FIG. 4 is a schematic illustrating a part of cell array in a conventional NAND type flash memory device, FIG. 5 illustrates a lay-out pattern of the NAND cell unit in FIG. 4, and FIG. 6 is a corss-sectional view taken along line I--I in FIG. 5.
Referring to FIGS. 4 through 6, gates of the cell transistors of NAND cell units NU are coupled to word lines WL1-WL7 and bit lines BL1-BLn are connected to the cell units. The higher the density and capacity of the memory get, the more the length of the word and bit lines is increased and then the more the parasitic capacitance and resistance are increased. Those parasitic demerits cause the random access time--the time from a selection of a word line to output of data through a bit line--to be longer and acts as a major limitation in designing a high speed flash memory.
As one way to enhance the access speed, a folded bit line sensing scheme, which is employed in DRAMS, has been proposed. However, since each sense amplifier is coupled between a pair of bit lines (one is a reference line) and a selected memory cell to be programmed is connected to just one of the bit line pair, the entire memory capacity might be reduced.

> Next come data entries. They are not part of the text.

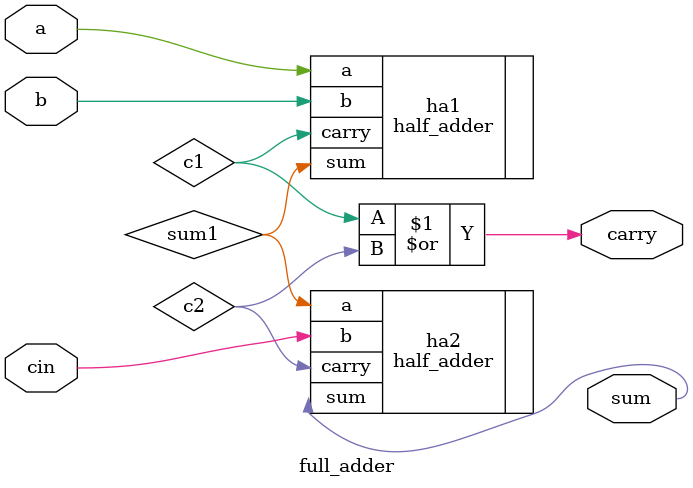
<source format=v>
module full_adder(
    input a, b, cin,
    output sum, carry
);
  wire sum1, c1, c2;

  half_adder ha1(.a(a), .b(b), .sum(sum1), .carry(c1));
  half_adder ha2(.a(sum1), .b(cin), .sum(sum), .carry(c2));

  assign carry = c1 | c2;
endmodule

</source>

If, in order to increase the memory capacity, each of cross points between word lines and the pairs of bit lines is coupled to one memory cell, the data loading (or latching) operation for the pair of bit lines after a flash erasure against all memory cells is takes at least two cycles because only half of the memory cells can be programmed at one time. Thus, the whole programming time increases. Moreover, in case there are some data which need to be saved, the data must be read outside before an erasure and re-written after the erasure. Such management of the secured data is inconvenient when using the memory.
On the other hand, the architecture of a conventional memory cell array having lockable cells is shown in FIG. 7, in which an erasure lock function is equipped to protect data stored in memory cells from being destroyed by device malfunction due to the external noises and/or the abrupt changes in supply voltages. The lockable cells LM1-LM7 are arranged in correspondence with word lines WL0-WL7 and each lockable cell retains alternative information for an erasure lock and an erasure unlock for a corresponding page. If lockable cell LM1 is an off-cell, the page, memory cells coupled to WL0, is considered to be in an erasure lock state. To the contrary, LM1 of an on-cell indicates that the page is laid on an erasure unlock state, which means it is available to program the memory cells within the page. However, in programming and erasing the lockable cells, data stored in the memory cells have to be saved and re-written, before and after either programming or erasing the lockable cells, respectively.